- Pennsylvania Federal Judge Rules “Public Disclosure” Provision Bars FCA Suit Against Healthcare Provider
- September 15, 2011 | Author: Gregory C. Sicilian
- Law Firm: King & Spalding LLP - Atlanta Office
In a recently published decision favorable to False Claims Act (FCA) defendants, a federal district court dismissed FCA claims asserted against Pennsylvania-based Guthrie Healthcare System, Inc. (Guthrie) and other co-defendants. One of the bases for the district court’s ruling was that certain information in plaintiff/relator’s FCA qui tam action had already been made public in other lawsuits in which Guthrie and/or the co-defendants had been involved. This, the district court judge wrote, barred plaintiff’s FCA lawsuit.
The case, United States ex. rel. Rodney Repko v. Guthrie Clinic, P.C., et al., No: 304-cv-1556, involved allegations by Guthrie’s former general counsel that Guthrie and the co-defendants had defrauded Medicare and Medicaid by setting up a scheme whereby clinics operating under one of Guthrie’s arms were illegally paid by Guthrie to refer patients to its hospitals, thereby violating the Stark Law and Anti-Kickback Statute. Notably, around the time plaintiff filed his complaint in the Guthrie matter, he had recently been arrested on federal financial charges and entered into a plea agreement under which he agreed to provide information on the alleged criminal activities of Guthrie and the other defendants. Some of this information included the claimed FCA violations by Guthrie.
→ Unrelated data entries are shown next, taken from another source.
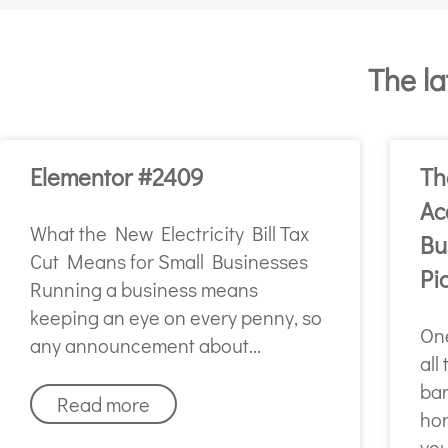
The la
Elementor #2409
Th
Ac
What the New Electricity Bill Tax
Bu
Cut Means for Small Businesses
Pi
Running a business means
keeping an eye on every penny, so
One
any announcement about
all
ban
Read more
hon
you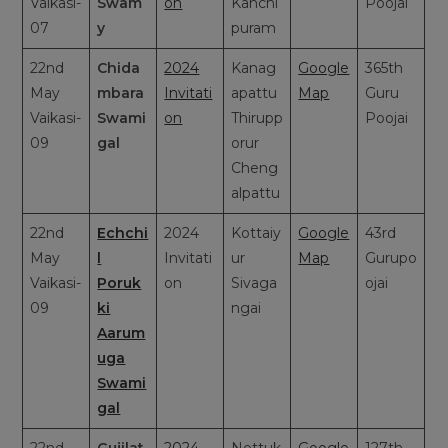
Vaikasi-
Swam
on
Kanchi
Poojai
07
y
puram
22nd
Chida
2024
Kanag
Google
365th
May
mbara
Invitati
apattu
Map
Guru
Vaikasi-
Swami
on
Thirupp
Poojai
09
gal
orur
Cheng
alpattu
22nd
Echchi
2024
Kottaiy
Google
43rd
May
l
Invitati
ur
Map
Gurupo
Vaikasi-
Poruk
on
Sivaga
ojai
09
ki
ngai
Aarum
uga
Swami
gal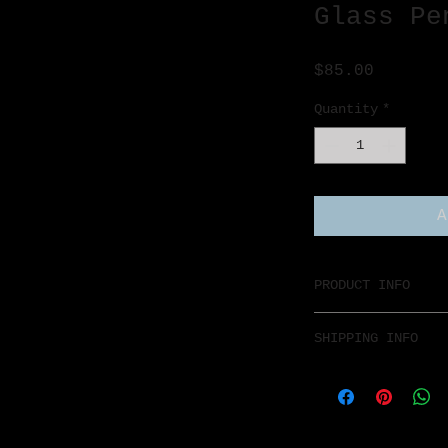
Glass Pe
Price
$85.00
Quantity
*
A
PRODUCT INFO
SHIPPING INFO
$7 Flat rate any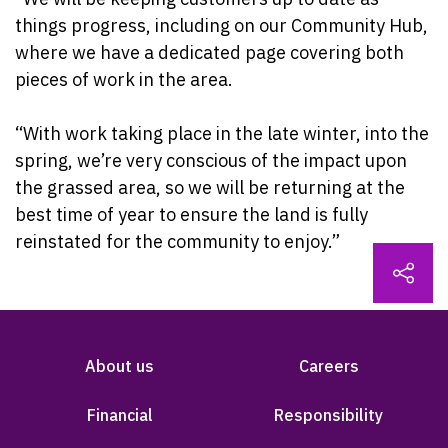
things progress, including on our Community Hub,
where we have a dedicated page covering both
pieces of work in the area.
“With work taking place in the late winter, into the
spring, we’re very conscious of the impact upon
the grassed area, so we will be returning at the
best time of year to ensure the land is fully
reinstated for the community to enjoy.”
About us
Careers
Financial
Responsibility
Before District Judge James Munley were defendants’ motions to dismiss for lack of subject matter jurisdiction and for summary judgment, and plaintiff’s motion for summary judgment. With respect to the issue of subject matter jurisdiction, the district court examined whether the FCA’s jurisdictional bar provision had been triggered. That provision, 31 U.S.C. § 3730(e)(4)(A), prohibits courts from exercising jurisdiction over an FCA action “if substantially the same allegations or transactions as alleged in the action or claim were publicly disclosed” in certain other proceedings or “from the news media.”
Citing United States ex. rel. Paranich v. Sorgnard, 396 F.3d 326 (3d Cir. 2005), the district court noted that the threshold for whether information is deemed “public” is whether it “would have been equally available to strangers to the fraud transactions had they chosen to look for it as it was to the relator.” The jurisdictional bar, then, effectively boils down to a two-prong test: (1) whether the information was publicly disclosed via one of the sources set out in the statute (e.g., a federal criminal, civil, or administrative hearing in which the government or its agent is a party); and (2) whether the relator’s complaint is based on such information.
With respect to plaintiff’s Stark Law and Anti-Kickback Statute allegations, defendants asserted that the information on which they were based—in particular, information regarding the alleged illegal financial transactions between defendants—was previously disclosed in prior litigation and on certain internet websites. The litigation at issue included a dispute over exemptions from Pennsylvania real estate taxes and a case filed in the Orphans’ Court of Bradford County, Pennsylvania. Plaintiff, however, contended that this information was not “publicly” disclosed within the statute’s meaning. Further, plaintiff argued, the financial transactions at issue could not lead to an inference of fraud because the fraud at issue did not simply involve the financial transactions themselves—they dealt, rather, with defendants’ certifications that failed to acknowledge the illegal transactions (i.e., the purported false claims).
The district court agreed with defendants, finding that, among other things, the information dealing with the financial and referral relationships between defendants had been publicly disclosed in accordance with the FCA’s meaning because it could have permitted an “outsider to make an inference of fraud.” The district court further found that plaintiff’s claims were based on this publicly disclosed information because plaintiff’s allegations of improper financial relationships between the defendants were “substantially similar” to the publicly disclosed information at issue. Accordingly, the district court granted defendants’ motion to dismiss for lack of subject matter jurisdiction.